A statistical analysis was conducted by calculating the accuracy, sensitivity, and specificity as listed in Table 1. In addition, the RMSE between the predicted and true Pederson scores was calculated to analyze whether our proposed model was able to predict the mandibular extraction difficulty similarly to that of the experts. Given the true positives (TP), true negatives (TN), false positives (FP), and false negatives (FN), the sensitivity and specificity were calculated using the following equations for each class.

$$Sensitivity = \frac{TP}{{TP + FP}}$$
$$Specificity = \frac{TN}{{TN + FN}}$$

The accuracy and Cohen’s kappa score (k) were calculated as follows:

$$Accuracy \left( {{\text{P}}_{o} } \right) = \frac{\sum TP}{{\sum TP + TN}},$$
$$k = \frac{{{\text{P}}_{o} - {\text{P}}_{e} }}{{1 - {\text{P}}_{e} }},$$

where \({\text{P}}_{o}\) is the observed agreement, which is the same as the accuracy, and \({\text{P}}_{e}\) is the expected agreement, which is due to chance. In addition, \({\text{P}}_{e}\) is given by \(\sum \left( {TP + TN} \right)\left( {TP + FP} \right)/\left( {\sum TP + TN} \right)^{2} .\)

We can also calculate the RMSE as follows:

$${\text{RMSE}} = \sqrt {\frac{1}{N}\mathop \sum \limits_{n}^{N} \left( {\hat{y}_{n} - y_{n} } \right)^{2} } ,$$

where \({\text{N}}\), \(\hat{y}\), and \(y\) are the number of samples, prediction value, and target value, respectively.

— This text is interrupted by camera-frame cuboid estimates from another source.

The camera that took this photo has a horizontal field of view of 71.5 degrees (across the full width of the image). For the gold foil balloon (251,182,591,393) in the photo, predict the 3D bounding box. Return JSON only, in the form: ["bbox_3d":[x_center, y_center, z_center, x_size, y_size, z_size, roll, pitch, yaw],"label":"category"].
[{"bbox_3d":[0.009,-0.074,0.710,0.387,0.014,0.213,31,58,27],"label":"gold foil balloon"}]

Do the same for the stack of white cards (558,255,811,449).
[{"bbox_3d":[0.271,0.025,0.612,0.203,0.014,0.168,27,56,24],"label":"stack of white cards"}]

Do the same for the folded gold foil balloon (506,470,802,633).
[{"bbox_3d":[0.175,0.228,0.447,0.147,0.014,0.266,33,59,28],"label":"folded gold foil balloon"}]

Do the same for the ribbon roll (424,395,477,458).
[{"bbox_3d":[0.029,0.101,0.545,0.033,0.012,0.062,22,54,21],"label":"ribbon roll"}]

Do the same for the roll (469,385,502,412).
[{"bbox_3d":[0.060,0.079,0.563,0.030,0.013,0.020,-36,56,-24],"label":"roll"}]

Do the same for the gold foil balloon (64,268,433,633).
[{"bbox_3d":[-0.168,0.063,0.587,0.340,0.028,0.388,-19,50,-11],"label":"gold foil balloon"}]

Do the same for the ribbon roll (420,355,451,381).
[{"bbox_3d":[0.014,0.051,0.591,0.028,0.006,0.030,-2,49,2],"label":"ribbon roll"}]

Ethical approval and informed consent

This study was conducted in accordance with the guidelines of the World Medical Association Helsinki Declaration for biomedical research involving human subjects and was approved by the Institutional Review Board of Daejeon Dental Hospital, Wonkwang University (W2004/001-001). The IRB waived the need for individual informed consent, either written or verbal, from the participants owing to the non-interventional retrospective design of this study and because all data were analyzed anonymously.